It’s a family affair.


A lot of wet leisure businesses are family businesses, as ours is. What’s it like being in business with your father, your brother, sister or aunt? What is it like when your boardroom table is also the kitchen table?You might think that a family run business is a smaller business; that it’s just there to give the kids a job, but that’s a long way from the truth. As far as Wikipedia are concerned, to be a family business, family members must continue to be involved in the management of the company. The family must hold at least 50% of the shares in private companies and at least 32% in public companies.

On that list are: Walmart. Ford. Nike. Mars. Porsche and BMW and an awful lot more billion-dollar companies that you have never heard of. (You can see where the idea of ‘Succession’ came from, can’t you.)

So family businesses are serious businesses but they also have their own unique set of challenges and opportunities.

45 years ago, Dad and I built the pool that built Golden Coast.

We built it because my two brothers and I loved swimming and we built it so that we could lark about and have fun. Innovative and creative even then, that first pool had a DIY solar heating system made from black Alkathene pipe rolled up like a giant liquorice coil on the roof of the plant room.
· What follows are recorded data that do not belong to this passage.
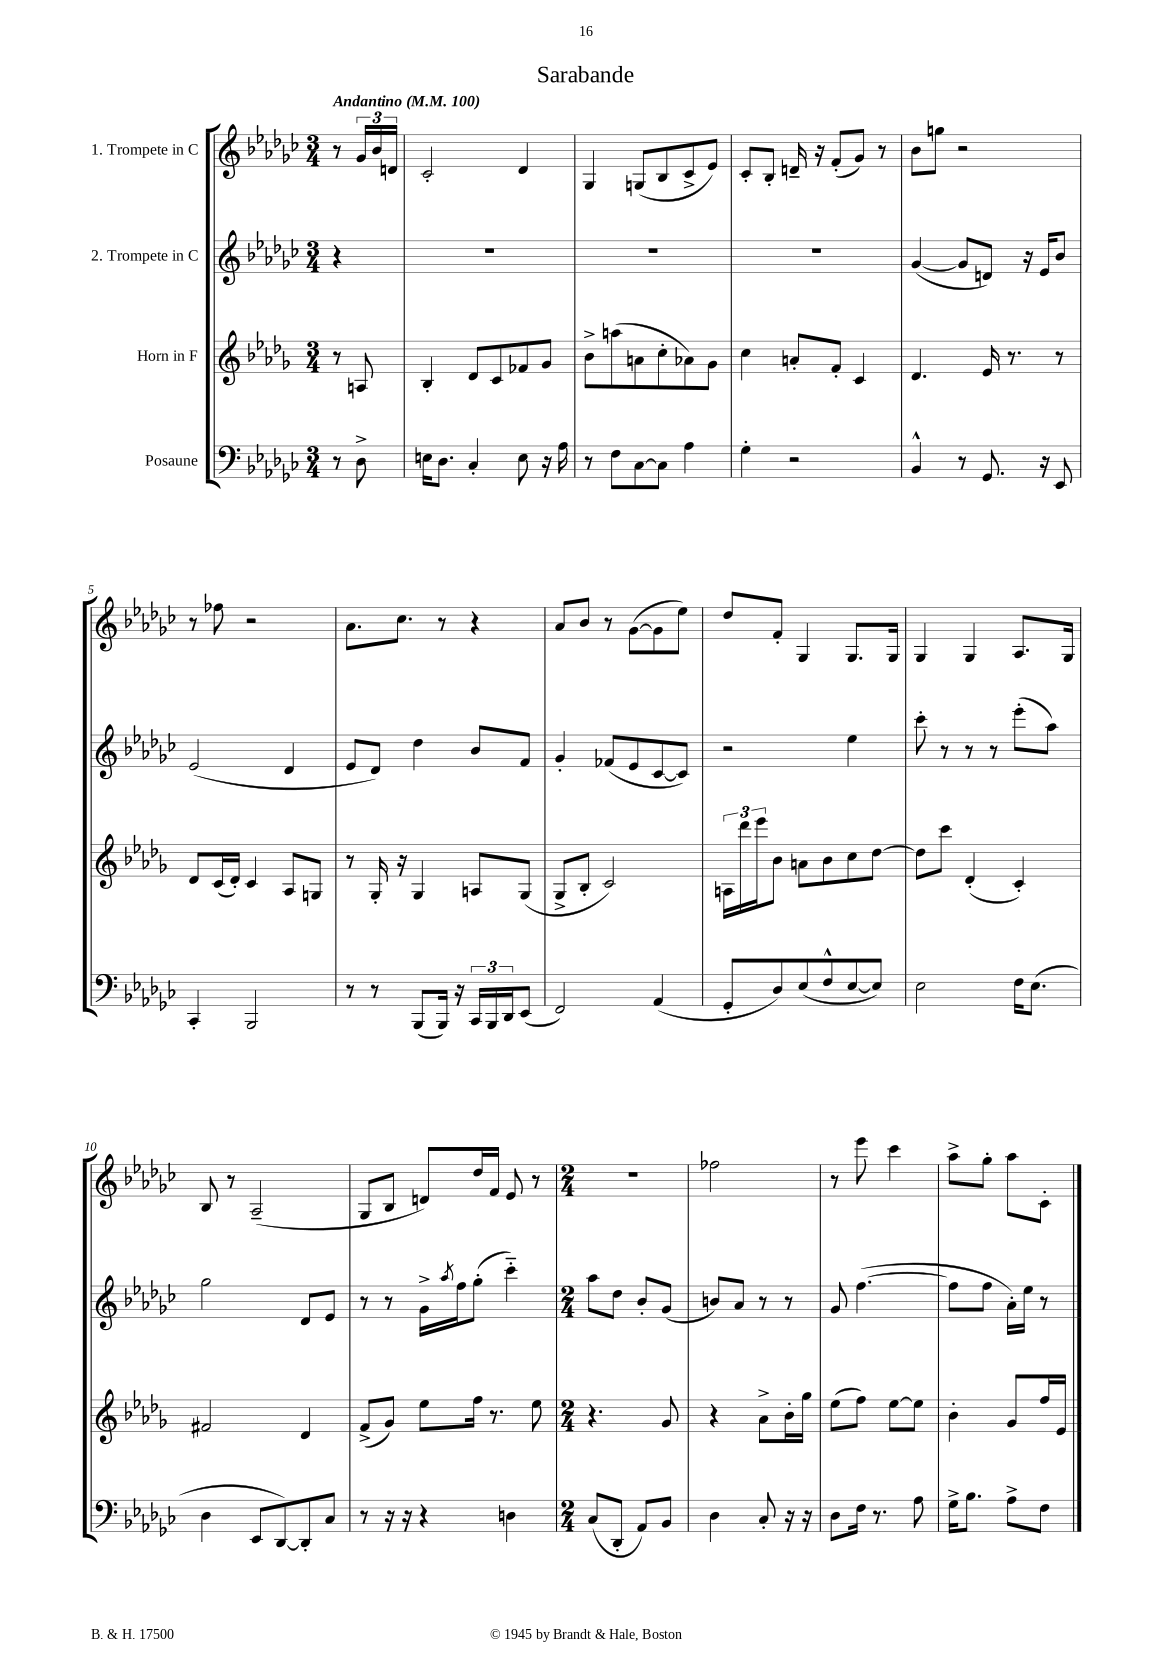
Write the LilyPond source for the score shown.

\header { title = "Sarabande" }
<<
\new StaffGroup <<
\new Staff = "s0" \with { instrumentName = "1. Trompete in C" } {
    \clef treble \key ges \major \numericTimeSignature \time 3/4 \partial 4 \tempo "Andantino" 4 = 100
    r8 \tuplet 3/2 { ges'16 bes'16 d'16 } |
    ces'2-. des'4 |
    ges4 g8( bes8 ces'8-> ees'8) |
    ces'8-. bes8-. d'16-- r16 f'8-.( ges'8) r8 |
    bes'8 g''8 r2 |
    r8 fes''8 r2 |
    aes'8. ces''8. r8 r4 |
    aes'8 bes'8 r8 ges'8~( ges'8 ees''8) |
    des''8 f'8-. ges4 ges8. ges16 |
    ges4 ges4 aes8. ges16 |
    bes8 r8 aes2--( |
    ges8 bes8 d'8) des''16 f'16 ees'8 r8 |
    \numericTimeSignature \time 2/4 r2 |
    fes''2 |
    r8 ees'''8 ces'''4 |
    aes''8-> ges''8-. aes''8 ces'8-. \bar "|." |
}
\new Staff = "s1" \with { instrumentName = "2. Trompete in C" } {
    \clef treble \key ges \major \numericTimeSignature \time 3/4 \partial 4
    r4 |
    R2. |
    R2. |
    R2. |
    ges'4~( ges'8 d'8) r16 ees'16 bes'8 |
    ees'2( des'4 |
    ees'8 des'8) des''4 bes'8 f'8 |
    ges'4-. fes'8( ees'8 ces'8~ ces'8) |
    r2 ees''4 |
    ces'''8-. r8 r8 r8 ees'''8-.( aes''8) |
    ges''2 des'8 ees'8 |
    r8 r8 ges'16-> \acciaccatura { aes''8 } f''16 ges''8-.( ces'''4-_) |
    \numericTimeSignature \time 2/4 aes''8 des''8 bes'8-. ges'8( |
    b'8) aes'8 r8 r8 |
    ges'8 f''4.~( |
    f''8 f''8 aes'16-.) ees''16 r8 \bar "|." |
}
\new Staff = "s2" \with { instrumentName = "Horn in F" } {
    \clef treble \key des \major \numericTimeSignature \time 3/4 \partial 4
    r8 a8 |
    bes4-. des'8 c'8 fes'8 ges'8 |
    bes'8-> a''8( a'8 c''8-. aes'8) ges'8 |
    c''4 a'8-. f'8-. c'4 |
    des'4. ees'16 r8. r8 |
    des'8 c'16( des'16-.) c'4 aes8 g8 |
    r8 ges16-. r16 ges4 a8 ges8( |
    ges8-> bes8-. c'2) |
    \tuplet 3/2 { a16 des'''16 ees'''16 } bes'8 a'8 bes'8 c''8 des''8~ |
    des''8 c'''8 des'4-.( c'4-.) |
    fis'2 des'4 |
    f'8->( ges'8) ees''8 f''16 r8. ees''8 |
    \numericTimeSignature \time 2/4 r4. ges'8 |
    r4 aes'8-> bes'16-. ges''16 |
    ees''8( f''8) ees''8~ ees''8 |
    bes'4-. ges'8 f''16 ees'16 \bar "|." |
}
\new Staff = "s3" \with { instrumentName = "Posaune" } {
    \clef bass \key ges \major \numericTimeSignature \time 3/4 \partial 4
    r8 des8-> |
    e16 des8. ces4-. e8 r16 aes16 |
    r8 f8 ces8~ ces8 aes4 |
    ges4-. r2 |
    bes,4-^ r8 ges,8. r16 ees,8 |
    ces,4-. bes,,2 |
    r8 r8 bes,,8( bes,,16) r16 \tuplet 3/2 { ces,16 bes,,16 des,16 } ees,8( |
    f,2) aes,4( |
    ges,8-. des8) ees8( f8-^ ees8~ ees8) |
    ees2 f16 ees8.( |
    des4 ees,8 des,8~) des,8-. ces8 |
    r8 r16 r16 r4 d4 |
    \numericTimeSignature \time 2/4 ces8( des,8-. aes,8) bes,8 |
    des4 ces8-. r16 r16 |
    des8 f16 r8. aes8 |
    ges16-> bes8. aes8-> f8 \bar "|." |
}
>>
>>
Before long we were building pools for our friends and neighbours.

Just twenty years later I was sat in my parents’ garden with my brothers, a cup of tea in hand and enduring of all things, an interview for a job at GC. My father, who has never been a fan of nepotism, wanted to make sure that we all understood the pitfalls of getting involved in a family business, particularly one with five strong willed characters each with their own portfolio of strengths and weaknesses.

Three jobs for three brothers.

As with any business run by a family, there’s a strong chance that brothers and sisters will soon become consumed by competitiveness if you don’t get the structure right. Dad saw that each of his sons needed a specific area of responsibility where they could grow personally while working towards a common goal.

With design playing a major part in my later education and working previously as an operations manager with another industry distributor for 14 years, I covered marketing and operations while Shaun and Dominic divided up our various product ranges and looked after their respective sales.

We carried on this way until 2006 when we began to realise that Dad was taking more and more time off. We asked him if he had considered retiring and almost on the spot he announced that he was intending to do just that by the end of the following month.

Plan for succession.

We had no succession plan in place; we hadn’t even talked about it. Dad asked us all if we would like the position of MD and two hands went up. A couple of weeks later David Adams retired as Managing Director and took on the role of Chairman. I became MD.

In many, many ways we were lucky with the success of this process. Working in a business where your parents are the founders is seen to be one of the most difficult of all family business scenarios. Founders often never want to leave but dad having put the thought into our roles had total trust and faith in us to take on the reins and took to retirement like the proverbial diver to a pool.

Perhaps he realised that every decision in a family business has lifelong implications to relationships within that family. All business decisions are important but within a family business, they can be doubly so as people automatically have multiple roles; board member and sister, Finance Director and mother.

Families that talk together, stay together.

Managing the family part of the family business is the key. Emotions can run high around the boardroom table but the voices around the kitchen table can easily get much louder.

Communication is the secret.

Talk with each other as much as you can and then talk some more. No one should ever be left wondering what his or her siblings are thinking.

In the earlier days of Golden Coast many a decision was made over a lunch break or talking something through during walk in the fresh Devon air without the need for formal meetings, minutes and memos. Of course when any business gets to a certain size, corporate governance comes in to play but by then open and trusting relationships should be well established.

Like father, like sons?

Our father, David Adams, had the vision to start the Golden Coast business back in the 70’s and over the following twenty years my brothers and I joined him, each of us having worked in businesses both within and outside of the wet leisure industry.

The experience of being an employee together with the knowledge and skills developed during those years was invaluable in helping us develop the business but I know that we are all glad to be back, working together.

To date, none of our kids have shown much interest in joining the business although nearly all of them have worked here at some time or another during the summer holidays and had to graft hard in support of our amazing distribution team.

There will always be an opportunity for them here. As long as they do well in the interview.